Na konferencji prasowej powiedzieli:
Stephane Antiga, trener reprezentacji Polski: To był bardzo długi proces, pełen wielu turniejów i mnóstwa meczów. Rozegraliśmy ponad dwadzieścia spotkań i wreszcie zakwalifikowaliśmy się do Rio de Janeiro. To była bardzo długa droga… Wszystkie doświadczenia, jakie mamy za sobą, umocniły nas jako drużynę. Bardzo chcieliśmy wywalczyć awans już w dzisiejszym meczu. Razem z moimi graczami jestem bardzo szczęśliwy, że udało nam się osiągnąć ten cel.

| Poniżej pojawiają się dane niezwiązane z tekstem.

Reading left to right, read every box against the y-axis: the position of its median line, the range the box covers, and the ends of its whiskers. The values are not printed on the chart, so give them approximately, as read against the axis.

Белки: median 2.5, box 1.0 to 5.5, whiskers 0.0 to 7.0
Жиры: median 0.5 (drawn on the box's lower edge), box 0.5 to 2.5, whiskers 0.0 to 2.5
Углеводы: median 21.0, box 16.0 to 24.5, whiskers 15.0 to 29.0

Michał Kubiak, kapitan reprezentacji Polski: Czuję się wspaniale, że po raz drugi z rzędu udało mi zakwalifikować na igrzyska olimpijskie. Spełniło się marzenie moje i całej drużyny. Nie udało nam się wywalczyć awansu podczas Pucharu Świata i w turnieju kwalifikacyjnym w Berlinie, ale dziś przypieczętowaliśmy swoje miejsce w Rio. Wygraliśmy wszystkie pięć, rozegranych do tej pory spotkań, ale mamy świadomość, że nasz poziom nie jest jeszcze taki, jak byśmy chcieli. Teraz jedziemy do Brazylii i postaramy się sięgnąć tam po złoto.
Vincenzo Nacci, trener reprezentacji Wenezueli: Zagraliśmy przyzwoicie. Nasz rytm i prędkość gry była dobra. Polska jest silną drużyną i nie potrafiliśmy jej się przeciwstawić. Wyciągnęliśmy z meczu wnioski i wiemy, że musimy udoskonalić naszą grę w kontrze.
Kervin Pinerua, kapitan reprezentacji Wenezueli: Mecz przeciwko mistrzom świata, był dla nas bardzo ciężki. Nasza drużyna popełniła mniej błędów, jak zazwyczaj. Teraz musimy ciężko pracować, żeby dobrze przygotować się do kolejnych spotkań i turniejów.
Dzisiejszy mecz był pojedynkiem kapitanów obu ekip, bo to oni punktowali najczęściej. Michał Kubiak w całym spotkaniu zdobył 13 punktów, atakując z ponad 60-procentową skutecznością. Kervin Pinerua zgromadził o dwa punkty mniej.
Teraz wszystkie drużyny czeka dzień przerwy. W sobotę Polacy zmierzą się z Iranem, a w niedzielę z Australią. Bez względu na wyniki podopieczni Stephana Antigi, mają zapewniony udział na igrzyskach olimpijskich w Rio de Janeiro.